The basic unit of text that AI models process. Roughly equivalent to three-quarters of a word in English. A 1 million token context window can hold approximately 750,000 words — about 10 to 12 novels.

Tool Use function calling, tool calling, function call

The capability of an AI model to call external functions, APIs, or tools as part of its response. The model decides when to invoke a tool, what arguments to pass, and how to integrate the result. Function calling is the technical foundation of agentic systems.

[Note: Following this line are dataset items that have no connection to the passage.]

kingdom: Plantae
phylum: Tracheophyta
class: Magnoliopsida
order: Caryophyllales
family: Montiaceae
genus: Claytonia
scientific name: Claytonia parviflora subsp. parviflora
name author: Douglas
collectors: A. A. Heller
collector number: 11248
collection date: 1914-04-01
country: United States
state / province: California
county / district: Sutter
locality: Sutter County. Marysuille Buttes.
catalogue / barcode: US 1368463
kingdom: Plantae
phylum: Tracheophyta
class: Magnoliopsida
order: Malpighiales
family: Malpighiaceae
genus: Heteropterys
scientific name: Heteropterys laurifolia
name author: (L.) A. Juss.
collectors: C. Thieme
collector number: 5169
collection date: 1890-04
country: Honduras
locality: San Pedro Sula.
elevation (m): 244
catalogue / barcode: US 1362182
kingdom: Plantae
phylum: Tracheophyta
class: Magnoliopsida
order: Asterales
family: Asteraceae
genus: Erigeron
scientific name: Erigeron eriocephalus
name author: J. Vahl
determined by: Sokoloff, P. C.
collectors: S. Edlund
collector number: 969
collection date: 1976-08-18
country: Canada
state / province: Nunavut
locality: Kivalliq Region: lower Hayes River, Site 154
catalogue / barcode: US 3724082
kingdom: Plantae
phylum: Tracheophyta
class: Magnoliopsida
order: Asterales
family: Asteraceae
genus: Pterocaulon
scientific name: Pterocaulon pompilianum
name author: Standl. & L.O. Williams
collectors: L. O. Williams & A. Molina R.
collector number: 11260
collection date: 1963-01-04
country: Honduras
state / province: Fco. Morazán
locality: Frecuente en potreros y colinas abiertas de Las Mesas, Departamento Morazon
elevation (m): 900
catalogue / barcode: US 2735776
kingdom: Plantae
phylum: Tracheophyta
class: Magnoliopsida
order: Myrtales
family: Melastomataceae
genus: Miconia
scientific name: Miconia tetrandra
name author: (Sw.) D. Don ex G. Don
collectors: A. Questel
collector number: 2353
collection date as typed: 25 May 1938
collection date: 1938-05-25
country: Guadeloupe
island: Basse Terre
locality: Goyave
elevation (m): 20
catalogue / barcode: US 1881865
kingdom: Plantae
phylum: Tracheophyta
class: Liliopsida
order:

TPU (Tensor Processing Unit) TPU, TPUs

A custom chip designed by Google for AI workloads. TPUs are deployed widely in Google Cloud and used to train and serve Gemini models. Distinct from GPUs (general-purpose graphics processors adapted for AI) and from custom AI silicon developed by other vendors.

Training

The process of teaching an AI model by feeding it large amounts of data so it can learn patterns. Pre-training uses general data; fine-tuning uses specialised data. Training frontier models costs tens to hundreds of millions of dollars.

Transformer

The neural network architecture that powers most modern AI models (GPT, Claude, Gemini, Llama). Introduced by Google in 2017, it excels at understanding relationships between words across long texts.

V

Vibe Coding

A trend where non-programmers use AI coding tools by describing what they want in natural language, letting the AI handle all the actual programming. Popularised by Claude Code's accessibility. Mark Zuckerberg was reported to be vibe-coding Meta's monorepo using Claude Code in March 2026.

W

World Model

An AI system that understands physical reality and cause-and-effect relationships, not just language patterns. Distinct from LLMs, which operate in linguistic space. Championed by Yann LeCun.

Z

Zero-Day Vulnerability zero-day

A previously unknown security flaw in software that attackers could exploit before developers are aware of it. Claude Opus 4.6 found 500+ of these in open-source code during testing (February 2026).

Zero-Shot Learning

An AI's ability to perform a task it has never been explicitly trained on, without any examples. Modern LLMs can often handle novel tasks purely from their general training.